# About this exercise:
Only those lines in the data below from the line containing "November 2020" through the line containing "August 2020", both included, should be restated word for word.

# Records for this task:

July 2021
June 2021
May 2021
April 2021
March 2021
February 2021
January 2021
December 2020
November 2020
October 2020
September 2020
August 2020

---

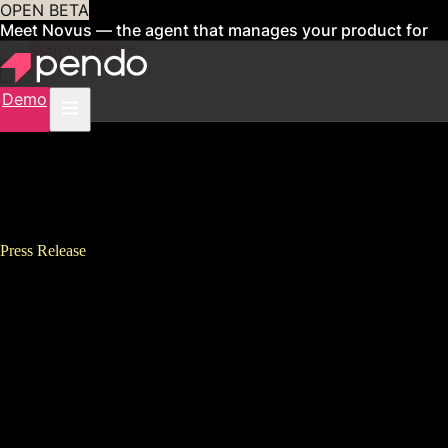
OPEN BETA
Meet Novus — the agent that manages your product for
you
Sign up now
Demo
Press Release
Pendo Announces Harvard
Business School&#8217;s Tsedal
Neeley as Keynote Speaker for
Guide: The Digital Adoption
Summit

# Solution to the problem:
November 2020
October 2020
September 2020
August 2020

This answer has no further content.